### Exercise brief
Print the full listing below exactly, keeping every character as it stands.
::::::::
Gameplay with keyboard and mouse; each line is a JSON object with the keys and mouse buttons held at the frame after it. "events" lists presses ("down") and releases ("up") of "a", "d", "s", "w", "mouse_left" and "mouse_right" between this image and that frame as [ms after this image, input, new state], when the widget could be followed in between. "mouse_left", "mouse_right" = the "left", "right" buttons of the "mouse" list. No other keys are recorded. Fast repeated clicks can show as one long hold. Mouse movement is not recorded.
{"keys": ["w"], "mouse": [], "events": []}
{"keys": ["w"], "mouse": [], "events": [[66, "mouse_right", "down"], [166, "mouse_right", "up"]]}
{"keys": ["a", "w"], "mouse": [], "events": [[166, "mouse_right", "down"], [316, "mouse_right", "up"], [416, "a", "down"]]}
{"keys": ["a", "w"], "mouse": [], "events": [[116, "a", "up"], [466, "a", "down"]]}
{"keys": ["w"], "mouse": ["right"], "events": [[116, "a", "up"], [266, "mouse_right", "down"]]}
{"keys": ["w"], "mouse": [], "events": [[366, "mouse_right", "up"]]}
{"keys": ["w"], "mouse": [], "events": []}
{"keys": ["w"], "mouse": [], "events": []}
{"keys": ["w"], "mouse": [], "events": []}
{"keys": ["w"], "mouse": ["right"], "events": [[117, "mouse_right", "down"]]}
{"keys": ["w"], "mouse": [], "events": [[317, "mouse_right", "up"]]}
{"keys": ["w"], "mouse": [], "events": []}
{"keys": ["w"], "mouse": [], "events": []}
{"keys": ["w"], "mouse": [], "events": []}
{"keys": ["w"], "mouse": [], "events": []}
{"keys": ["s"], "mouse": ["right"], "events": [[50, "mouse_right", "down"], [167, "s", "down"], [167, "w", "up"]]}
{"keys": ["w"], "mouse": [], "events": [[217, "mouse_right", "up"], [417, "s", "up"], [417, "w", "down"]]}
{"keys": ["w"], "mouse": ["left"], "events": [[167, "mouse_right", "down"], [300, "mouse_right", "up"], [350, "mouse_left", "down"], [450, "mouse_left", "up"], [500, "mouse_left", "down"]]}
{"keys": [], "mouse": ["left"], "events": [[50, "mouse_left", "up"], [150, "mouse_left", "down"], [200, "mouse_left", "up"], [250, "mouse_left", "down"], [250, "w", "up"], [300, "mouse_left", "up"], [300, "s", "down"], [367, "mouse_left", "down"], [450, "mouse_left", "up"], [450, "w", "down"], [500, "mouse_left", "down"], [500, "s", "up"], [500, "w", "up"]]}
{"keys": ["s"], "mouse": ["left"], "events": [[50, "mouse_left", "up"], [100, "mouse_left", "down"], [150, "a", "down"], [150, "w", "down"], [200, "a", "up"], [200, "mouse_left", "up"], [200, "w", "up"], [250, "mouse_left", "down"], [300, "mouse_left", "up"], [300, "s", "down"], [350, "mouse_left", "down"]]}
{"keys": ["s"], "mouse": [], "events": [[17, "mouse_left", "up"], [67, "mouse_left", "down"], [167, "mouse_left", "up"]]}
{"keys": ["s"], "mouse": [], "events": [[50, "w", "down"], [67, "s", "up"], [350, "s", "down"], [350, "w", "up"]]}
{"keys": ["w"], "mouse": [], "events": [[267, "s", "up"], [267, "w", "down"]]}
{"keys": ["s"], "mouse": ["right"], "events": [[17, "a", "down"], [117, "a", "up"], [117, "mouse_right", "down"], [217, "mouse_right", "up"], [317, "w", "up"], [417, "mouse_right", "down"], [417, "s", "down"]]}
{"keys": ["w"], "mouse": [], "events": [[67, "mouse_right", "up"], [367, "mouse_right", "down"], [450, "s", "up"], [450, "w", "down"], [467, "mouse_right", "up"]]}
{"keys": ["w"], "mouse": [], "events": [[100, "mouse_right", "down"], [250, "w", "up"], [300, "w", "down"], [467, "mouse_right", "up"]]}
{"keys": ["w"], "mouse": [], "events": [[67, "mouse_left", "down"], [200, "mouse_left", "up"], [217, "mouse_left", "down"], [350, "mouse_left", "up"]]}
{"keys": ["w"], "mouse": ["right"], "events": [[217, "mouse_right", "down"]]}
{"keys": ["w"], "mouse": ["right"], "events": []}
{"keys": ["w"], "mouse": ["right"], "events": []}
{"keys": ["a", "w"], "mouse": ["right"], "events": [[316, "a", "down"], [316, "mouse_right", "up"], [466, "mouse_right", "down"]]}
::::::::
### Answer
Gameplay with keyboard and mouse; each line is a JSON object with the keys and mouse buttons held at the frame after it. "events" lists presses ("down") and releases ("up") of "a", "d", "s", "w", "mouse_left" and "mouse_right" between this image and that frame as [ms after this image, input, new state], when the widget could be followed in between. "mouse_left", "mouse_right" = the "left", "right" buttons of the "mouse" list. No other keys are recorded. Fast repeated clicks can show as one long hold. Mouse movement is not recorded.
{"keys": ["w"], "mouse": [], "events": []}
{"keys": ["w"], "mouse": [], "events": [[66, "mouse_right", "down"], [166, "mouse_right", "up"]]}
{"keys": ["a", "w"], "mouse": [], "events": [[166, "mouse_right", "down"], [316, "mouse_right", "up"], [416, "a", "down"]]}
{"keys": ["a", "w"], "mouse": [], "events": [[116, "a", "up"], [466, "a", "down"]]}
{"keys": ["w"], "mouse": ["right"], "events": [[116, "a", "up"], [266, "mouse_right", "down"]]}
{"keys": ["w"], "mouse": [], "events": [[366, "mouse_right", "up"]]}
{"keys": ["w"], "mouse": [], "events": []}
{"keys": ["w"], "mouse": [], "events": []}
{"keys": ["w"], "mouse": [], "events": []}
{"keys": ["w"], "mouse": ["right"], "events": [[117, "mouse_right", "down"]]}
{"keys": ["w"], "mouse": [], "events": [[317, "mouse_right", "up"]]}
{"keys": ["w"], "mouse": [], "events": []}
{"keys": ["w"], "mouse": [], "events": []}
{"keys": ["w"], "mouse": [], "events": []}
{"keys": ["w"], "mouse": [], "events": []}
{"keys": ["s"], "mouse": ["right"], "events": [[50, "mouse_right", "down"], [167, "s", "down"], [167, "w", "up"]]}
{"keys": ["w"], "mouse": [], "events": [[217, "mouse_right", "up"], [417, "s", "up"], [417, "w", "down"]]}
{"keys": ["w"], "mouse": ["left"], "events": [[167, "mouse_right", "down"], [300, "mouse_right", "up"], [350, "mouse_left", "down"], [450, "mouse_left", "up"], [500, "mouse_left", "down"]]}
{"keys": [], "mouse": ["left"], "events": [[50, "mouse_left", "up"], [150, "mouse_left", "down"], [200, "mouse_left", "up"], [250, "mouse_left", "down"], [250, "w", "up"], [300, "mouse_left", "up"], [300, "s", "down"], [367, "mouse_left", "down"], [450, "mouse_left", "up"], [450, "w", "down"], [500, "mouse_left", "down"], [500, "s", "up"], [500, "w", "up"]]}
{"keys": ["s"], "mouse": ["left"], "events": [[50, "mouse_left", "up"], [100, "mouse_left", "down"], [150, "a", "down"], [150, "w", "down"], [200, "a", "up"], [200, "mouse_left", "up"], [200, "w", "up"], [250, "mouse_left", "down"], [300, "mouse_left", "up"], [300, "s", "down"], [350, "mouse_left", "down"]]}
{"keys": ["s"], "mouse": [], "events": [[17, "mouse_left", "up"], [67, "mouse_left", "down"], [167, "mouse_left", "up"]]}
{"keys": ["s"], "mouse": [], "events": [[50, "w", "down"], [67, "s", "up"], [350, "s", "down"], [350, "w", "up"]]}
{"keys": ["w"], "mouse": [], "events": [[267, "s", "up"], [267, "w", "down"]]}
{"keys": ["s"], "mouse": ["right"], "events": [[17, "a", "down"], [117, "a", "up"], [117, "mouse_right", "down"], [217, "mouse_right", "up"], [317, "w", "up"], [417, "mouse_right", "down"], [417, "s", "down"]]}
{"keys": ["w"], "mouse": [], "events": [[67, "mouse_right", "up"], [367, "mouse_right", "down"], [450, "s", "up"], [450, "w", "down"], [467, "mouse_right", "up"]]}
{"keys": ["w"], "mouse": [], "events": [[100, "mouse_right", "down"], [250, "w", "up"], [300, "w", "down"], [467, "mouse_right", "up"]]}
{"keys": ["w"], "mouse": [], "events": [[67, "mouse_left", "down"], [200, "mouse_left", "up"], [217, "mouse_left", "down"], [350, "mouse_left", "up"]]}
{"keys": ["w"], "mouse": ["right"], "events": [[217, "mouse_right", "down"]]}
{"keys": ["w"], "mouse": ["right"], "events": []}
{"keys": ["w"], "mouse": ["right"], "events": []}
{"keys": ["a", "w"], "mouse": ["right"], "events": [[316, "a", "down"], [316, "mouse_right", "up"], [466, "mouse_right", "down"]]}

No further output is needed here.